Camelot a good tool for me

Laura Creighton lac at openend.se
Fri May 22 09:03:00 EDT 2015


I don't know anything about Camelot.  Tkinter produces widgets that are
in no way as pretty graphically as is expected nowadays -- or indeed for
at least 15 years.  If this matters to you -- or if you are building for
customers if it matters to them, then Tkinter is not a good choice.
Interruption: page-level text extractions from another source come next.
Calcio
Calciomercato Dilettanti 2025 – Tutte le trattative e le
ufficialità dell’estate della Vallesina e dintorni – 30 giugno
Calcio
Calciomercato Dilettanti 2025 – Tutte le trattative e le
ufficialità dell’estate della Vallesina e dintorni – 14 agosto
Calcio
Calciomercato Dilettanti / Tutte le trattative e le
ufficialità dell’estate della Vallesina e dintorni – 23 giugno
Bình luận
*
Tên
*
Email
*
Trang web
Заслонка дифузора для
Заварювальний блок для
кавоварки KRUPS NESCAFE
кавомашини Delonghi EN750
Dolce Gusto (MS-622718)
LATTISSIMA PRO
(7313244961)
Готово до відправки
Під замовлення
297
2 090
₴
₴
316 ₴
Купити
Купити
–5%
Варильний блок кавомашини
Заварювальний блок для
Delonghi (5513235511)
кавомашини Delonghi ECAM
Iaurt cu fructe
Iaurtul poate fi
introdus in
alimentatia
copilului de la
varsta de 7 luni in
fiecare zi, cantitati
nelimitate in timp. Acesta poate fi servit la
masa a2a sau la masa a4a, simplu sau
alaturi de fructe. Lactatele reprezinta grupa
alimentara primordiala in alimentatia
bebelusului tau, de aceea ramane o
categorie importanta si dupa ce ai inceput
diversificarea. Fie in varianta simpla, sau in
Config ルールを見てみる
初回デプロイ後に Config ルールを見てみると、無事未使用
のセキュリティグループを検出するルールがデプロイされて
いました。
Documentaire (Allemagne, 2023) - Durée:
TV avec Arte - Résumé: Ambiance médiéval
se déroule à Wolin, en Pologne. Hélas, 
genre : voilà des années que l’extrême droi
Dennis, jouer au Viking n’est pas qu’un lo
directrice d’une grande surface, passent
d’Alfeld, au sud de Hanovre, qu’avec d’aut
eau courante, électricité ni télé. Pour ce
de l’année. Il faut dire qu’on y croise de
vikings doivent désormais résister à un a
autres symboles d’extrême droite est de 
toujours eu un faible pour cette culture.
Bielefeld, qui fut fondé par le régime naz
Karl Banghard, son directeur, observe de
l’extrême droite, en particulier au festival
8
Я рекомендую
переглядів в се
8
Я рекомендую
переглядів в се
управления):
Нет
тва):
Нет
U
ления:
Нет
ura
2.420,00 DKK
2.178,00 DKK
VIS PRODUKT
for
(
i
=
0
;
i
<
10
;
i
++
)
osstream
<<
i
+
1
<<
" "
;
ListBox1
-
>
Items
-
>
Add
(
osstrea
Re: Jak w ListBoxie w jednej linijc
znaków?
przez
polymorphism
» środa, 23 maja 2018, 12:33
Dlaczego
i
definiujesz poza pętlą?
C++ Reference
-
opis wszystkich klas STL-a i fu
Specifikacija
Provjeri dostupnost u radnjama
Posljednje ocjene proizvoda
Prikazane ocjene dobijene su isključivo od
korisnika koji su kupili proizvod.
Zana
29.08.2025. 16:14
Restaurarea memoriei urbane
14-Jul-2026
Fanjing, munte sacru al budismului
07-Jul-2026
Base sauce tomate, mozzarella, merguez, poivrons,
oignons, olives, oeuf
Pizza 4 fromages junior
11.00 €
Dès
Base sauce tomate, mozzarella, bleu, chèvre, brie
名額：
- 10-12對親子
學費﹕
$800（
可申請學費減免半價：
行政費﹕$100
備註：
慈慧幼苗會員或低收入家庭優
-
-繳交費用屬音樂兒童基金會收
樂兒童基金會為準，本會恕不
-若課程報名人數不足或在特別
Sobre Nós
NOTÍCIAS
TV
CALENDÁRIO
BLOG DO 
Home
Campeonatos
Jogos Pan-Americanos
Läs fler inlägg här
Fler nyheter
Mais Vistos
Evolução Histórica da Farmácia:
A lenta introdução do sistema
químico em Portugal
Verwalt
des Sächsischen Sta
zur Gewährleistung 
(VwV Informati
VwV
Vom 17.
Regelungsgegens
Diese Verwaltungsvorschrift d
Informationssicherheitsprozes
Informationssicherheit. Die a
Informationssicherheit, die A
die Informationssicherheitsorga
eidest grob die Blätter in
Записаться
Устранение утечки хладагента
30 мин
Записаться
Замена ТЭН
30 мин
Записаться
Widget libraries are more different than they are similar. So while
learning one can give you some very basic ideas about how widgets work,
and what a callback is, etc -- it doesn't smooth the learning curve
for learning what it is you eventually want to use all that much.
If you already know where you are heading for, then I would just start
learning that.

That said, most of the code I write for me, has, for the longest time
used Tkinter.  I don't care all that much about the ugliness, and I
can write them quite quickly.  How much this has to do with Tkinter
programs being smaller than similar programs in other systems -- some
gui toolkits are _really_ _really_ verbose -- and how
much this has to do with the fact that I am familar with Tkinter I do
not know.

A final concern is where would you like to run these programs when you
are done writing them.  These days, I want most of the new things I
write for me to run on my 7 inch android tablet, and Tkinter doesn't
run there.  About 6 months ago I started learning kivy and am
using this for widgets now -- and converting some of my old programs
to use kivy. Kivy works with both Python 2 and Python 3, runs on
the desktop as well as in mobile devices, and produces the prettiest
widgets you could ask for.  It's under active development, and comes
with a huge directory of examples showing how to use the various
widgets.

So if you are still shopping for a widget kit, it is worth a look.